Never once does Sharapova, ranked fourth in the world, give the impression that she is satisfied with what she has achieved. There are players who have retired content after lifting one Grand Slam trophy, but she craves more. Remembering Wimbledon, she says: "That moment was basically what I live for. Before the tournament, I would not have known, but after winning, I feel that is what I'm here on earth for. I'm only 17 and didn't expect to be able to play two weeks in a row at the same level. A year earlier, I got to the fourth round, but didn't play my best because I was so tired.
"Then I got to the quarters in Paris and knew I was getting to a point where I could manage the second week of a Slam. At Wimbledon, it's like the puzzle had come together. Everything fell into place."
If Sharapova has her feet on the ground, she has a strong social conscience, too. She was brought up not to cry after being told as a child by her parents that it was futile, but she still suffers anguish at the tragedies of the world.
After the deaths of the Beslan schoolchildren, she made black ribbons for all the Russian players on tour and donated the Porsche she won at the end-of-season WTA Championships in Los Angeles to the appeal.
Just before Christmas, she played in an exhibition to raise funds for hurricane victims in Florida. Then, when she arrived to play a tournament in Thailand two days after the tsunami struck, she donated $US10,000 in person to the Thai Prime Minister. Clearly the high-school sociology course she follows on the internet has made its mark. "It's taught me what part you can play in the world," she says. "As an individual, you can have a big impact. It is very important, if you get a chance, to help in any way you can. I am fortunate to make a good living, but you never know what can happen tomorrow. I feel for those in Asia."

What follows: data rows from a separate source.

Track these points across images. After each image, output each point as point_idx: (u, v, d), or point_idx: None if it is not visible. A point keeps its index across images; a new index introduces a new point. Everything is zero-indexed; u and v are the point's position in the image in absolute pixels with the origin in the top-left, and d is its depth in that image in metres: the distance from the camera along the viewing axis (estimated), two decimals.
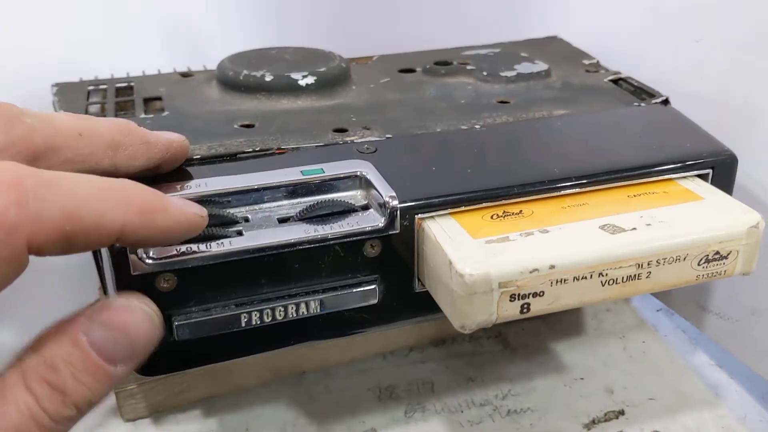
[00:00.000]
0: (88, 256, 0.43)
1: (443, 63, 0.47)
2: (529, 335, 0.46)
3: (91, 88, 0.44)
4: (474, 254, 0.28)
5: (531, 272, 0.27)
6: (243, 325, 0.29)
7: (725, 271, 0.30)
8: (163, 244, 0.26)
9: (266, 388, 0.42)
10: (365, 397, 0.41)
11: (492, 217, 0.31)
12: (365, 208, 0.31)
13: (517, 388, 0.42)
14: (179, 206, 0.25)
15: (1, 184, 0.20)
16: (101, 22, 0.51)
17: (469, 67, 0.46)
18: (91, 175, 0.23)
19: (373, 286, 0.31)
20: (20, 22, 0.48)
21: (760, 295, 0.40)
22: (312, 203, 0.30)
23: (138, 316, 0.24)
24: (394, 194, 0.30)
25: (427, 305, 0.32)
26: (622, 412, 0.40)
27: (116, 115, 0.40)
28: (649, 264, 0.29)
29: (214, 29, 0.57)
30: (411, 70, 0.47)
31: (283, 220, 0.30)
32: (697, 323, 0.45)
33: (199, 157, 0.33)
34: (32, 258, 0.21)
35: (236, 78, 0.42)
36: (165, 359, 0.29)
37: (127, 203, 0.22)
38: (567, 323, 0.47)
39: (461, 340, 0.46)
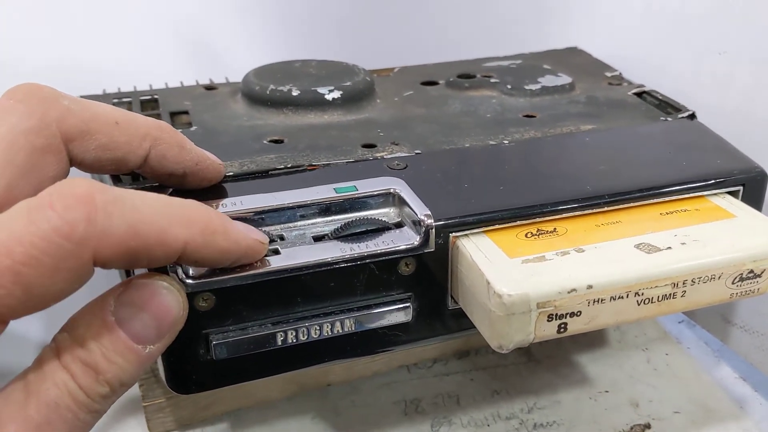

After discussing such matters, tennis seems a triviality. Sharapova says she has no idols because, to her way of thinking, nobody is perfect. She is at ease with fame and accepts that people will point at her in restaurants or ask for her autograph: "If you want to take the prizes, then you cannot complain about what goes with it."
Nevertheless, pursuit of further success will be her calling for the remainder of the Australian Open.
"There are just four majors each year and everybody here is prepared. When you are No.4 in the world, people say you will do well, but I never expect anything from myself, because I'm only 17. If people believe I'm going to win everything in the world, they are wrong, simply because I'm human. I'm still young and there are so many things in my game I want to improve. Sure, I'm going to lose some matches, but who doesn't? I have lessons still to learn. If I don't learn them now, I'll never be a complete player."
Many who have watched Sharapova are convinced that she is destined to win more Grand Slam tournaments. But they also believe her career will be short, because she will turn to other challenges, so we should savour her presence now. She is fresh and vibrant: a charismatic champion who can only enhance the image of her sport.